#### [Activity]
Below are entries; copy exactly the lines from the one with "iniziative educative o" through the one with "accattivante, attirano l’attenzione", both included, and leave out the rest.

(Records from a collection)

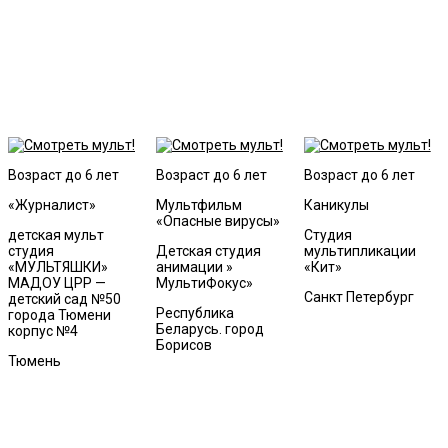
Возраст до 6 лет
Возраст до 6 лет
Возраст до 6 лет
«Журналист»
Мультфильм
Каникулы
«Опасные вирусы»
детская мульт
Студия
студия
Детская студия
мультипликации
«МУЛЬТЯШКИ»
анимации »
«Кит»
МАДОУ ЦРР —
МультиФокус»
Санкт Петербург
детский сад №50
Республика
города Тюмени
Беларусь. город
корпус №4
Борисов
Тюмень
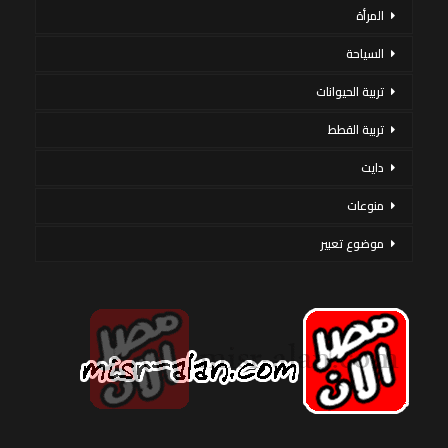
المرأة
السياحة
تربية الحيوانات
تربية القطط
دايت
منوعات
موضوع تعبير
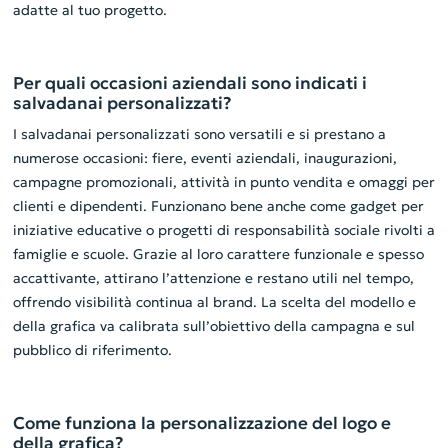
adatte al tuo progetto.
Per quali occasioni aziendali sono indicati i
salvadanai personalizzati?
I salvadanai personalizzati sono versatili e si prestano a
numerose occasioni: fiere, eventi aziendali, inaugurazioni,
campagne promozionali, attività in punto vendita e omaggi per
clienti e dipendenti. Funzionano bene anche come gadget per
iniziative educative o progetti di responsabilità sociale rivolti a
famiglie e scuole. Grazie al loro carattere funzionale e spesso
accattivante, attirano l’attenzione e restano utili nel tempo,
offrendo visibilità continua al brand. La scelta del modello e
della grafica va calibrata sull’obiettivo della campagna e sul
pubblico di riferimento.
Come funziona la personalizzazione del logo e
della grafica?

==

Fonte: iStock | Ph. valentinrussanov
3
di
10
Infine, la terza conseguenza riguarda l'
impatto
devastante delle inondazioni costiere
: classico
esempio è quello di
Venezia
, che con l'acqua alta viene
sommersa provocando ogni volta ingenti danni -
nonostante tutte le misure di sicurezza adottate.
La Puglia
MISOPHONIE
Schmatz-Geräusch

#### [Response]
iniziative educative o progetti di responsabilità sociale rivolti a
famiglie e scuole. Grazie al loro carattere funzionale e spesso
accattivante, attirano l’attenzione e restano utili nel tempo,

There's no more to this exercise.